## REQUIRED WORK
Print out the data exactly, keeping every image out of it.

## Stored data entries
· · · ·

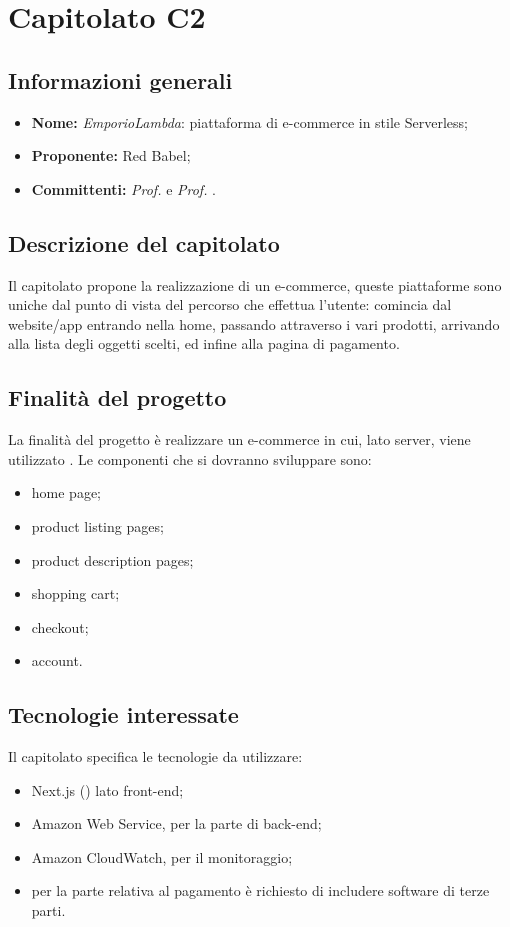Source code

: \section{Capitolato C2}

\subsection{Informazioni generali}
\begin{itemize}
\item \textbf{Nome:} \textit{EmporioLambda}:  piattaforma di e-commerce in stile Serverless;
\item \textbf{Proponente:} Red Babel;
\item \textbf{Committenti:} \textit{Prof. \Tullio{}} e \textit{Prof. \Riccardo{}}.
\end{itemize}

\subsection{Descrizione del capitolato}
Il capitolato propone la realizzazione di un e-commerce, queste piattaforme sono uniche dal punto di vista del percorso che effettua l'utente: comincia dal website/app entrando nella home, passando attraverso i vari prodotti, arrivando alla lista degli oggetti scelti, ed infine alla pagina di pagamento. 

\subsection{Finalità del progetto}
La finalità del progetto è realizzare un e-commerce in cui, lato server, viene utilizzato . Le componenti che si dovranno sviluppare sono:
\begin{itemize}
\item home page;
\item product listing pages;
\item product description pages;
\item shopping cart;
\item checkout;
\item account.
\end{itemize}

\subsection{Tecnologie interessate}
Il capitolato specifica le tecnologie da utilizzare:
\begin{itemize}
\item Next.js () lato front-end;
\item Amazon Web Service, per la parte di back-end;
\item Amazon CloudWatch, per il monitoraggio;
\item per la parte relativa al pagamento è richiesto di includere software di terze parti.
\end{itemize}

· · · ·

## SOLVED EXERCISE
Source code

: \section{Capitolato C2}

\subsection{Informazioni generali}
\begin{itemize}
\item \textbf{Nome:} \textit{EmporioLambda}:  piattaforma di e-commerce in stile Serverless;
\item \textbf{Proponente:} Red Babel;
\item \textbf{Committenti:} \textit{Prof. \Tullio{}} e \textit{Prof. \Riccardo{}}.
\end{itemize}

\subsection{Descrizione del capitolato}
Il capitolato propone la realizzazione di un e-commerce, queste piattaforme sono uniche dal punto di vista del percorso che effettua l'utente: comincia dal website/app entrando nella home, passando attraverso i vari prodotti, arrivando alla lista degli oggetti scelti, ed infine alla pagina di pagamento. 

\subsection{Finalità del progetto}
La finalità del progetto è realizzare un e-commerce in cui, lato server, viene utilizzato . Le componenti che si dovranno sviluppare sono:
\begin{itemize}
\item home page;
\item product listing pages;
\item product description pages;
\item shopping cart;
\item checkout;
\item account.
\end{itemize}

\subsection{Tecnologie interessate}
Il capitolato specifica le tecnologie da utilizzare:
\begin{itemize}
\item Next.js () lato front-end;
\item Amazon Web Service, per la parte di back-end;
\item Amazon CloudWatch, per il monitoraggio;
\item per la parte relativa al pagamento è richiesto di includere software di terze parti.
\end{itemize}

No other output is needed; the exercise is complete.